Difference with
What is generated is a generator, generator, which means that each word in it can be fetched by a for loop.
word_list= [word for word in (text)]
What is generated directly is a list
Prefix dict has been built succesfully. Full Model me/next/Beijing, capital of People's */go to school ['I', 'Come on', 'Beijing', 'Going to school']
Several participle interfaces for jieba: cut, lcut,,
cut
cut provides the most basic word segmentation functionality, and returns a generator, which can be accessed by iterating over the individual words.
lcut
The difference between lcut and the cut method is that lcut returns a list. it can also be equated to () by list(())
-
prosseg
methodologies
The difference between posseg and the same is similar, except that posseg also provides lexical properties, which facilitates syntactic analysis.

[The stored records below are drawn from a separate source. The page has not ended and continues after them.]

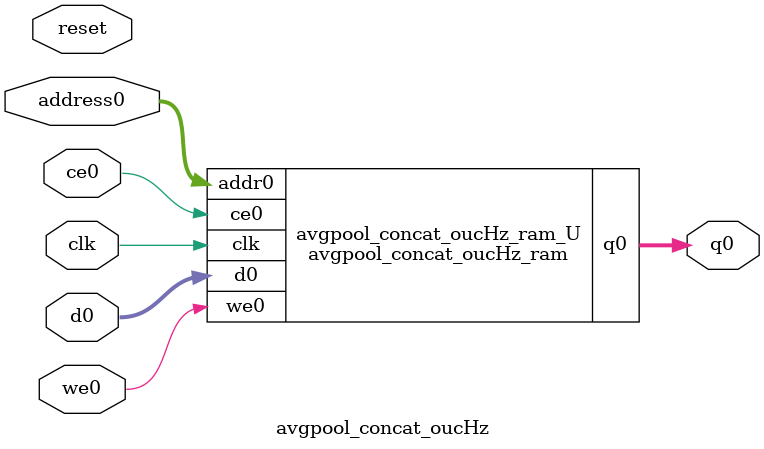
<source format=v>
`timescale 1 ns / 1 ps
module avgpool_concat_oucHz_ram (addr0, ce0, d0, we0, q0,  clk);

parameter DWIDTH = 16;
parameter AWIDTH = 8;
parameter MEM_SIZE = 256;

input[AWIDTH-1:0] addr0;
input ce0;
input[DWIDTH-1:0] d0;
input we0;
output reg[DWIDTH-1:0] q0;
input clk;

(* ram_style = "block" *)reg [DWIDTH-1:0] ram[0:MEM_SIZE-1];




always @(posedge clk)  
begin 
    if (ce0) begin
        if (we0) 
            ram[addr0] <= d0; 
        q0 <= ram[addr0];
    end
end


endmodule

`timescale 1 ns / 1 ps
module avgpool_concat_oucHz(
    reset,
    clk,
    address0,
    ce0,
    we0,
    d0,
    q0);

parameter DataWidth = 32'd16;
parameter AddressRange = 32'd256;
parameter AddressWidth = 32'd8;
input reset;
input clk;
input[AddressWidth - 1:0] address0;
input ce0;
input we0;
input[DataWidth - 1:0] d0;
output[DataWidth - 1:0] q0;



avgpool_concat_oucHz_ram avgpool_concat_oucHz_ram_U(
    .clk( clk ),
    .addr0( address0 ),
    .ce0( ce0 ),
    .we0( we0 ),
    .d0( d0 ),
    .q0( q0 ));

endmodule


</source>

s = 'We're all little frogs, we croak, we croak, we like to be happy, and we tell jokes.' import jieba (s) # <generator object cut at 0x10a6e5500> list((s)) # [u'\u6211\u4eec', u'\u90fd', u'\u662f',...] (s) # [u'\u6211\u4eec', u'\u90fd', u'\u662f',...] import (s) # <generator object cut at 0x10cc80eb0> list((s)) # [pair(u'\u6211\u4eec', u'r'), pair(u'\u90fd', u'd')...] (s) # [pair(u'\u6211\u4eec', u'r'), pair(u'\u90fd', u'd')...]
summarize
The above is a personal experience, I hope it can give you a reference, and I hope you can support me more.